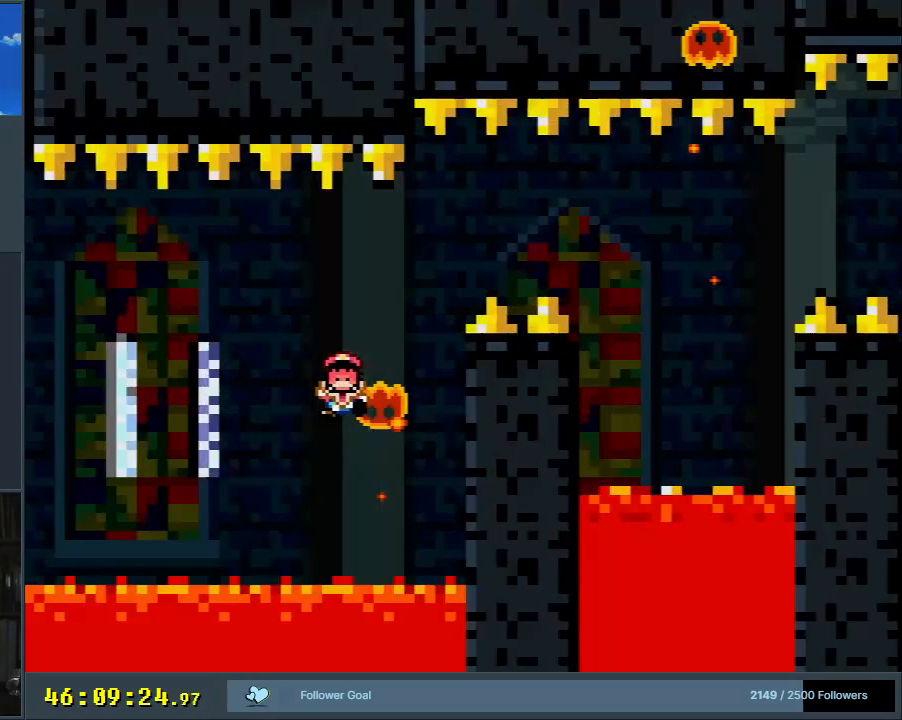
{"buttons": [], "events": [[50, "A", "up"]]}
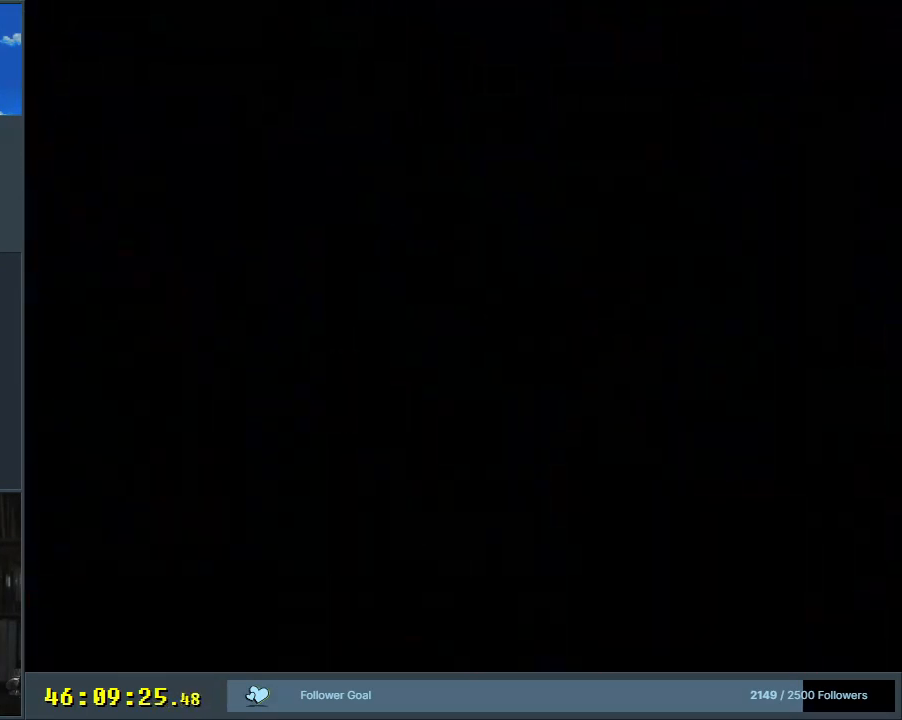
{"buttons": [], "events": []}
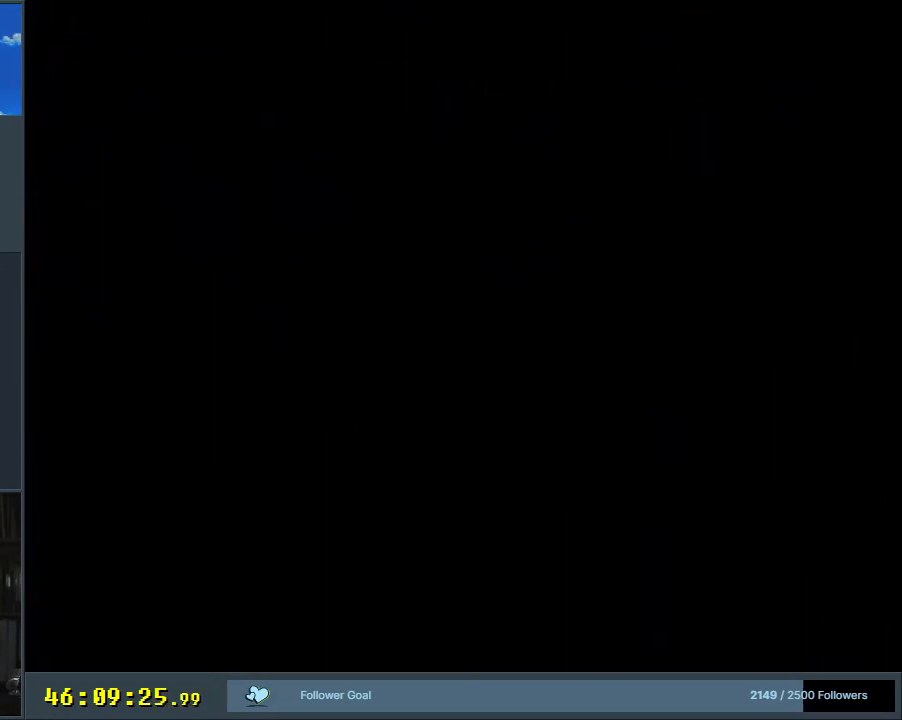
{"buttons": ["X"], "events": [[350, "X", "down"]]}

* * *

- Exercise
Down to the final line, restate the material above word for word, but omit its pictures.

- Answer to this task
{"buttons": [], "events": [[50, "A", "up"]]}
{"buttons": [], "events": []}
{"buttons": ["X"], "events": [[350, "X", "down"]]}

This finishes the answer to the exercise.